Homosexualität gilt unter Männern als spezifischer Risikofaktor für die Entwicklung
einer Essstörung. Dennoch sind drei von vier Männern mit einer Essstörung
heterosexuell veranlagt. Ein weiterer Risikofaktor stellt die soziale Geschlechterrolle
dar. Darunter werden Attribute verstanden, welche von der Gesellschaft als typisch
weiblich oder männlich empfunden werden. Seit einigen Jahrzehnten besteht der
Trend, die Rollenverteilung der Geschlechter aufzuweichen, mit der Erwartung, dass
beide Geschlechter Attribute beider Seiten in sich vereinen. Dadurch ausgelöste
Identifikationsprobleme und Verunsicherungen führen zu anhaltend emotionalem
Stress. Laut Studien trifft die Verunsicherung vor allem homosexuell veranlagte
Männer mit starker femininer und gleichzeitig schwacher maskuliner Orientierung.

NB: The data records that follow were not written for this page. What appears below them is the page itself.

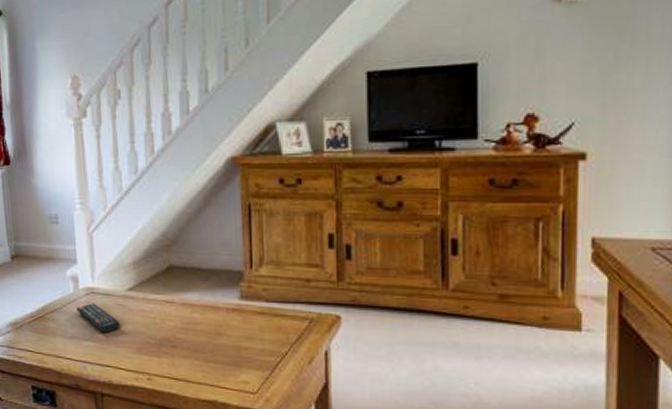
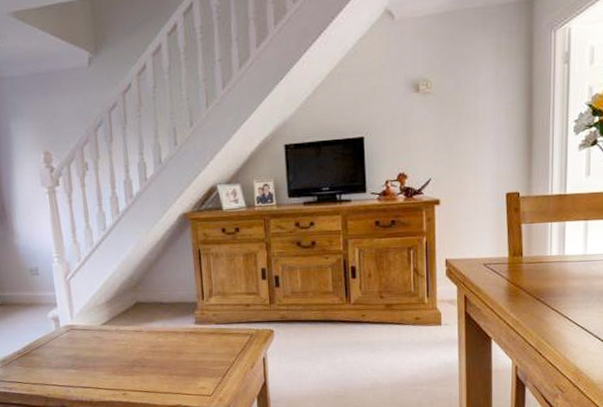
remote control: present [75,303,120,334] -> none [58,338,98,361]

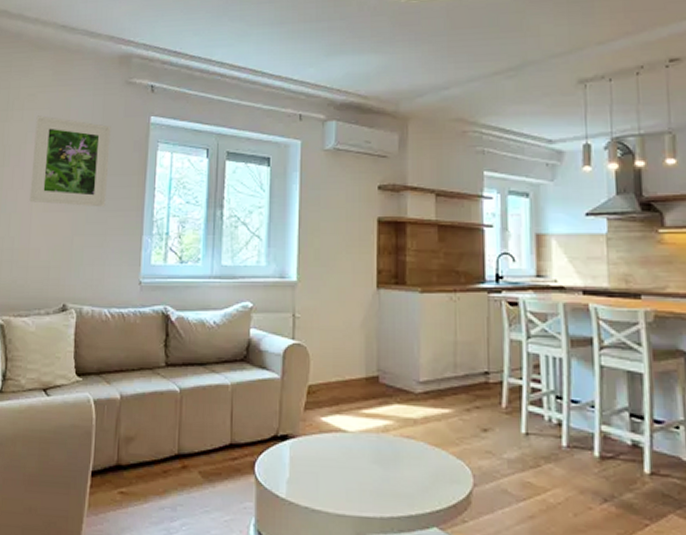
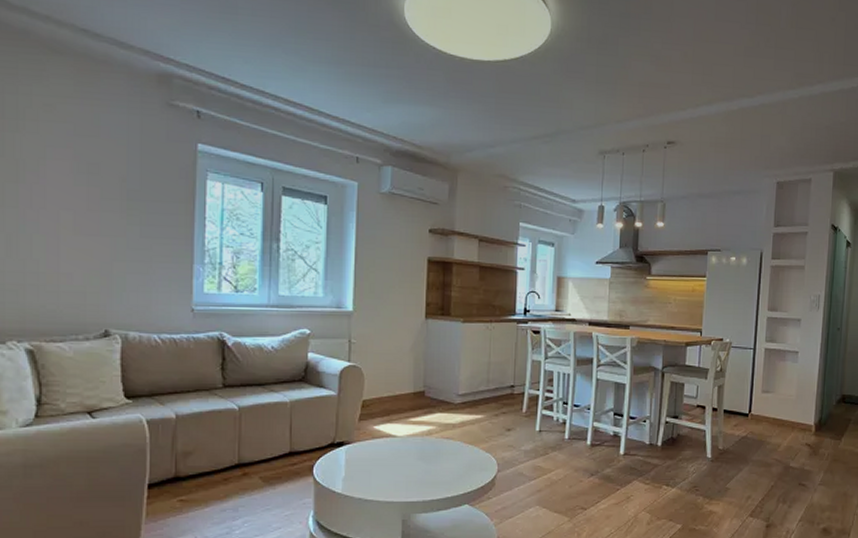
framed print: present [29,115,111,207] -> none [55,129,151,234]

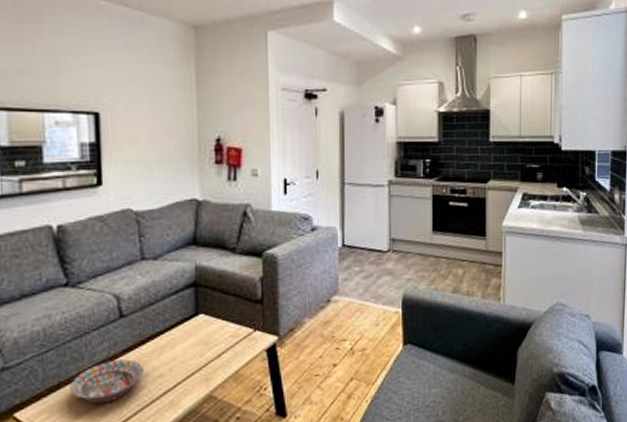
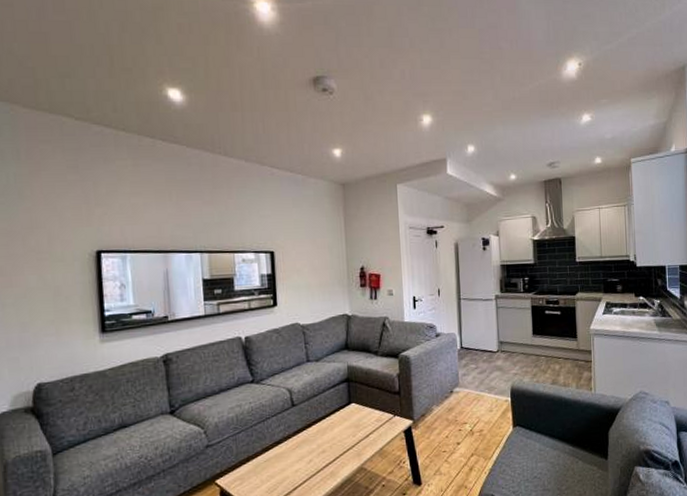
decorative bowl: present [70,359,143,404] -> none [256,439,310,474]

Im Weiteren neigen Männer mit Essproblemen zu Essattacken, welche als
maladaptive Bewältigungsstrategien eingesetzt werden um starke, unerwünschte
Emotionen zu regulieren. Inwieweit androgyne Erwartungen bei Männer mit
einseitiger Rollenorientierung zu einer maladaptiven Emotionsregulation wie
Essattacken führen und welche Bedingungen diese Entwicklung unterstützen, muss in
weiteren Studien angegangen werden.
Inhaltsverzeichnis
1. Einleitung
2. Essstörung beim Mann
2.1. Symptome
2.2. Vorkommen der Männer in den Subgruppen der Essstörungen
2.3. Zusammenfassung
3. Sexuelle Orientierung: Homosexualität als Risikofaktor
3.1. Sexuelle Orientierung unter Männern mit Störungen im Essverhalten
3.2. Zusammenfassung
4. Rollenorientierung: Feminität als Risikofaktor?

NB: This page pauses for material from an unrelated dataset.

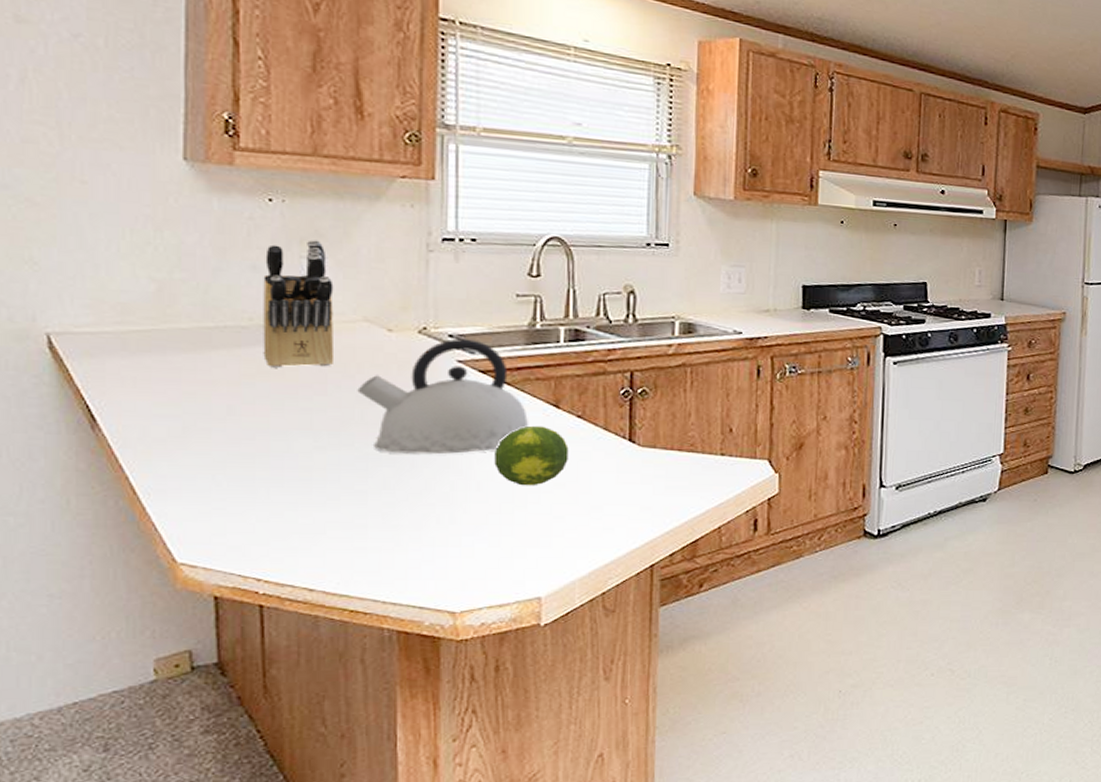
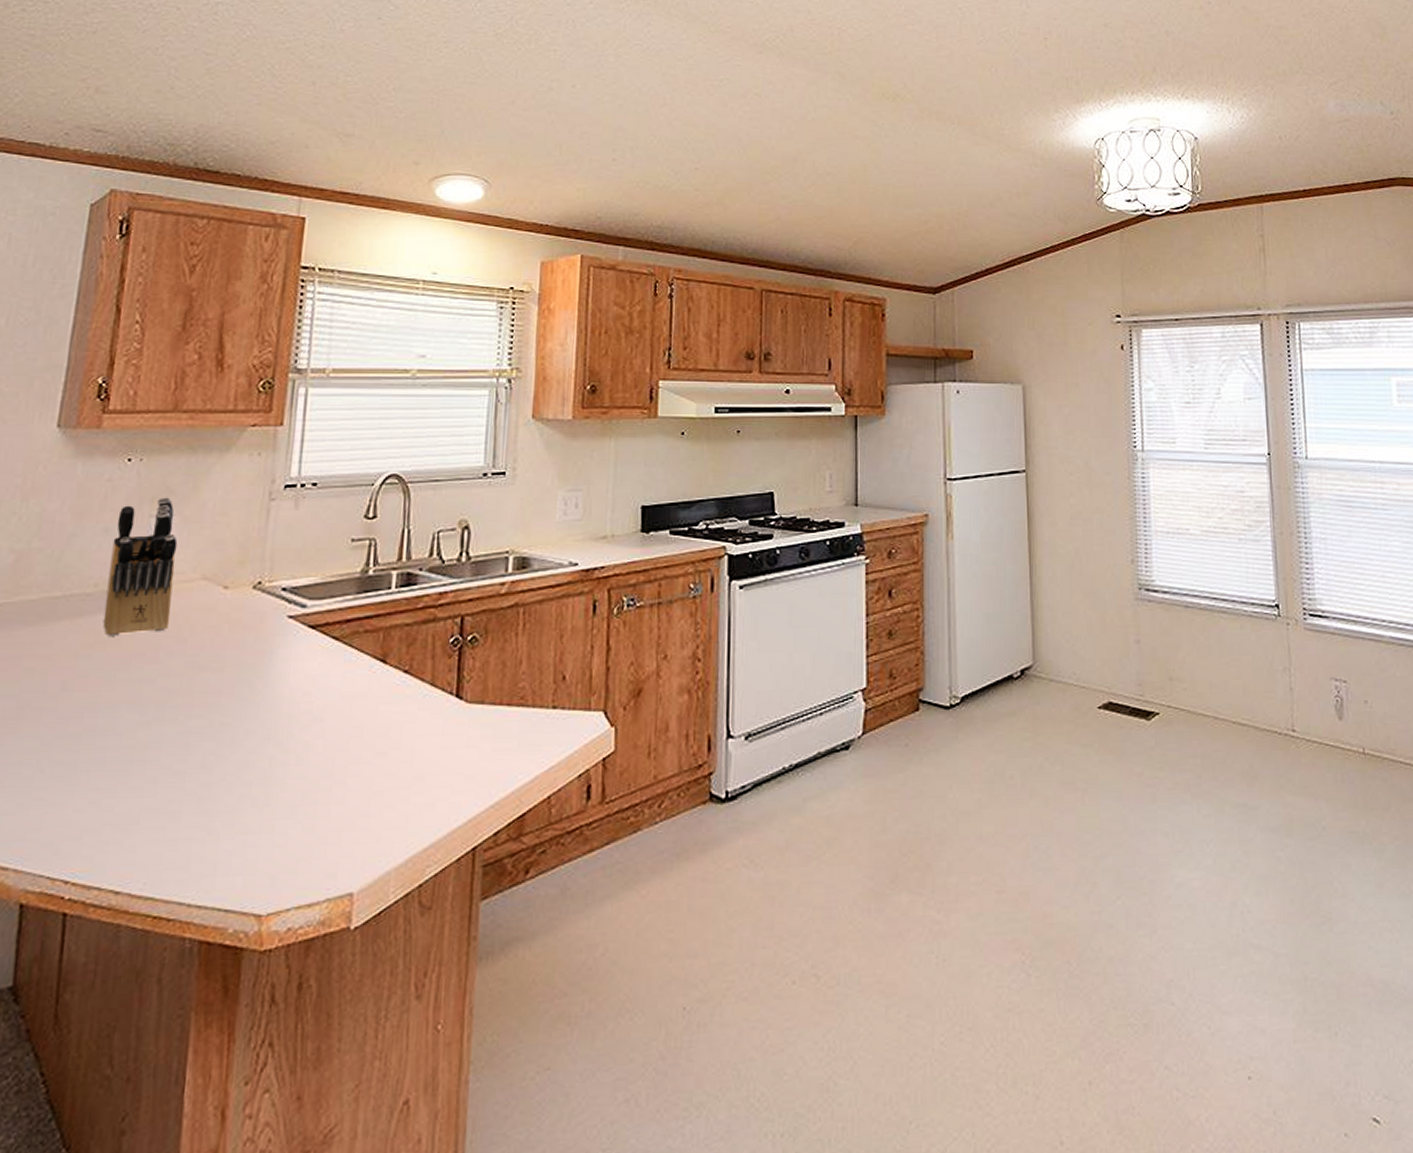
kettle: present [357,338,529,455] -> none [187,592,355,726]
fruit: present [494,425,569,486] -> none [316,685,393,757]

4.1. Feminität und Maskulinität
4.1.1. Eine Dimension versus zwei Dimensionen
4.1.2. Wandel in Richtung Androgynie
4.2. Rollenorientierung unter Männern mit Essstörung
4.2.1. Rollenorientierung unter Heterosexuellen
4.2.2. Rollenorientierung unter Homosexuellen
4.3. Gesellschaft: die soziale Rolle des Mannes im Wandel
4.3.1. Traditionelle Rollenbilder werden aufgerüttelt
4.3.2. Emotionalität
4.4. Zusammenfassung
5. Essattacken, eine Antwort auf sozialen Druck?

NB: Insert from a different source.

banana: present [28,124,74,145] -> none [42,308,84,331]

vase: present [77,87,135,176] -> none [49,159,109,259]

5.1. Essattacken und die Fähigkeit der Emotionsregulation
5.1.1. Essen und Stressoren
5.1.2. Zwei Modelle zur Funktion von Essattacken (und Erbrechen):
5.2. Zusammenfassung
6. Diskussion
1. Einleitung
Essstörung bei Männern: Früher eine ‚feminine’ Krankheit unter Homosexuellen - heute ein Zeichen der Verunsicherung des heterosexuellen Mannes? Essstörungen werden heute nicht mehr als eine weibliche Krankheit bezeichnet, denn die enorme Zunahme von Inzidenzfällen bei Männern in den letzten 50 Jahren lässt von dieser Behauptung abweichen (Polivy & Herman, 2002). Dennoch handelt es sich um ein Thema, das in der Gesellschaft noch weitgehend einen Tabustatus innehat. Essstörungen bei Männern werden weniger klar und weniger schnell erkannt als bei Frauen. Als Einstieg ins Thema beleuchte ich die klinischen Symptome von Männern mit Essstörungen und ihre Verteilung in den Subgruppen. Ein Vergleich mit Frauen zeigt, ob Männer an den gleichen Symptomen leiden, wie sie bei Frauen bekannt sind. Aktuell liegen zu Essproblemen bei Männern zu wenige Studien vor, als dass diese Arbeit gänzlich ohne den Einbezug von Studien an Frauen auskommen kann.
Auf der Suche nach einem Erklärungsansatz für die Zunahme der Inzidenzfälle bei Männern ergründe ich den Einfluss zweier Faktoren. Einerseits die sexuelle Orientierung und andererseits die soziale Geschlechterrolle. Beides sind Faktoren, deren Status von gesellschaftlichen Werten geprägt ist.
Der dritte Teil der Arbeit widmet sich dem Faktor der sexuellen Orientierung und dem Auftreten von Essproblemen. Homosexuelle Männer gelten in der Literatur als Risikogruppe für die Entwicklung einer Esspathologie. Die Literatur bietet unterschiedliche Erklärungsmöglichkeiten. Homosexuelle würden einerseits mehr Wert auf Figur und Gewicht legen als Heterosexuelle und andererseits seien sie als marginalisierte Gruppe grösserem gesellschaftlichem Druck ausgesetzt. Tatsächlich sind Homosexuelle unter Männern mit Essstörungen um das Vielfache stärker vertreten als in der Normalbevölkerung (Williamson, 1999). Homosexualität gilt empirisch als Risikofaktor bestätigt, dennoch nehmen Essprobleme ebenso unter heterosexuellen Männern zu. Interessant ist, ob die Zunahme in den letzten Dekaden vor allem unter Homosexuellen erfolgte, oder eher unter Heterosexuellen. Trifft der zweite Fall ein, werden Veränderungen im zukünftigen Forschungsfokus nahe gelegt.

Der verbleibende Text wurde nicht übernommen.